» EXERCISE AIM
Put the lines from the one containing "family: Plantaginaceae" through the one containing "common name: Meadow vetchling" into a Markdown table with the columns Num and Line, numbering each line and omitting blank lines. Leave out all other lines.
── PROVIDED ENTRIES ──
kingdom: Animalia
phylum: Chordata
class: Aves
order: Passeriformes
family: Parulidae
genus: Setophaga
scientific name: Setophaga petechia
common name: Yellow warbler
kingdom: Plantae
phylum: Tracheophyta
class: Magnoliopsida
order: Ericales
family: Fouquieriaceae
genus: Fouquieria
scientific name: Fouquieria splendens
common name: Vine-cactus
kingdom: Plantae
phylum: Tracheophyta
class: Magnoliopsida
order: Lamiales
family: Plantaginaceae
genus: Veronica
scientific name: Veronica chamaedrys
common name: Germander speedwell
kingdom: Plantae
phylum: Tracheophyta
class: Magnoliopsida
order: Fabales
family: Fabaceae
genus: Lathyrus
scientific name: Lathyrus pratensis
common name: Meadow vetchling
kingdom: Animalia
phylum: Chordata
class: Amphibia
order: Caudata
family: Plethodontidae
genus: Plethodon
───
» PROBLEM SOLUTION
| Num | Line |
|---|---|
| 1 | family: Plantaginaceae |
| 2 | genus: Veronica |
| 3 | scientific name: Veronica chamaedrys |
| 4 | common name: Germander speedwell |
| 5 | kingdom: Plantae |
| 6 | phylum: Tracheophyta |
| 7 | class: Magnoliopsida |
| 8 | order: Fabales |
| 9 | family: Fabaceae |
| 10 | genus: Lathyrus |
| 11 | scientific name: Lathyrus pratensis |
| 12 | common name: Meadow vetchling |